Tot hier reikte de Franz Josef Glacier nog in 1908.
© Fien Van den Steen
Stijgende zeespiegel
Dit smelten van de gletsjers heeft ook een impact op het stijgen van de zeespiegel. Een studie van een internationaal team wetenschappers uit Science, onderzocht dat het wereldwijd smelten van de gletsjers verantwoordelijk is voor bijna een derde van het stijgen van de zeespiegel tussen 2003 en 2009. Zo zou de zeespiegel 60 centimeter stijgen als alle gletsjers ter wereld zouden smelten. Dit is zonder de ijslagen van Groenland erbij gerekend. Als die volledig zouden smelten, zou de zeespiegel 6 meter stijgen.
Naast gletsjers, smelt ook de seizoensneeuw die in de winter de bergtoppen bedekt, maar in de zomer smelt. Hetzelfde IPCC-rapport toont hoe elke 10 jaar het sneeuwseizoen met gemiddeld vijf dagen vermindert, met lokale uitschieters tot 10 dagen. Bovendien neemt ook de bedekte oppervlakte en sneeuwdiepte af tijdens het sneeuwseizoen.

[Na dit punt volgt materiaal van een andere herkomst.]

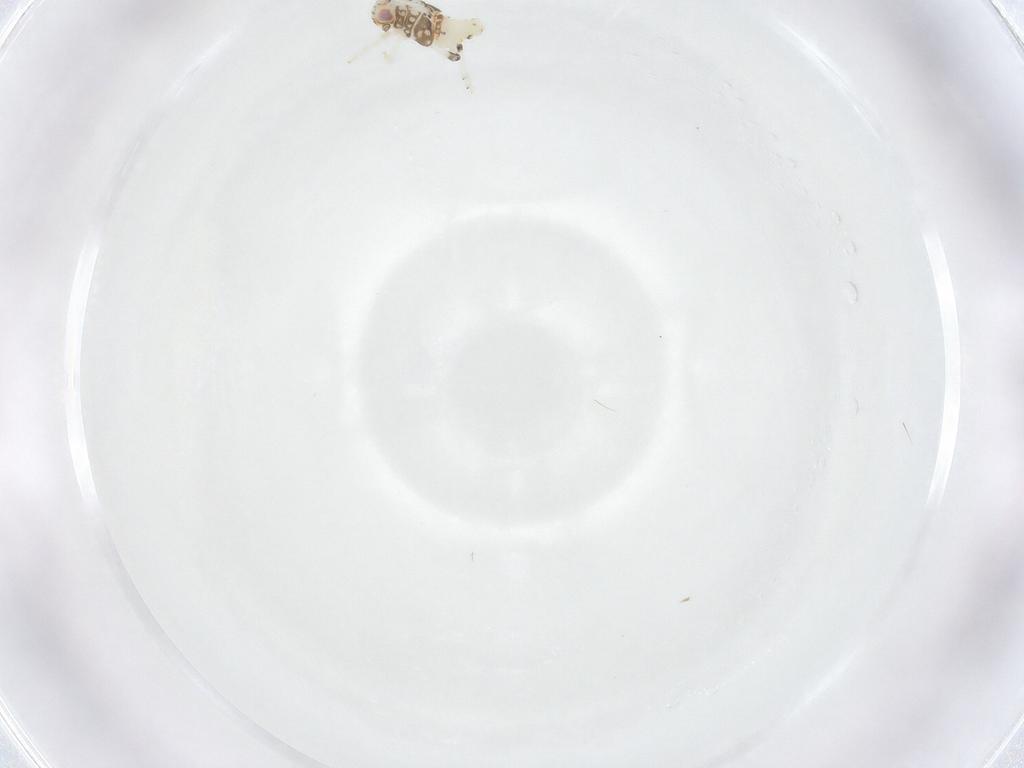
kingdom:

Zelfs als de hemel in Nieuw-Zeeland straks weer opklaart en het Australische vuur gedoofd raakt, is het kwaad geschied: Australië zal nog lange tijd smeulen, terwijl de gletsjers verder smelten. De gletsjers hebben het zwaar te verduren gehad, met mogelijks onherstelbare schade tot gevolg. De Australische bosbranden bespoedigen de negatieve spiraal waarin klimaatverandering de gletsjers gebracht heeft, en de zomerse hitte moet nog komen in januari en februari.